-- ENTRIES SUPPLIED --
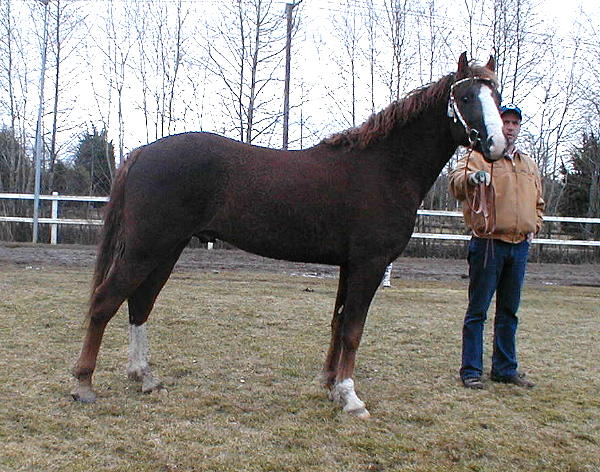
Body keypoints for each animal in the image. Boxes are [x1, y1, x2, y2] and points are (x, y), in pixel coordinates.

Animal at [71, 53, 506, 418]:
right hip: (147, 247)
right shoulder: (369, 264)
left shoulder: (349, 265)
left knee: (139, 302)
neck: (385, 167)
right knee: (105, 301)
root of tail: (141, 152)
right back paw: (83, 384)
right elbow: (353, 330)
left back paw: (145, 377)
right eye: (466, 96)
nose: (497, 145)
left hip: (167, 249)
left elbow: (338, 324)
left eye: (496, 95)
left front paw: (330, 385)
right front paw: (351, 397)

-- WORK ORDER --
The answer is the run of lines that starts at the one containing "left elbow: (338, 324)" and ends at the last line of the material, reproduced exactly.

-- RESPONSE TO THE TASK --
left elbow: (338, 324)
left eye: (496, 95)
left front paw: (330, 385)
right front paw: (351, 397)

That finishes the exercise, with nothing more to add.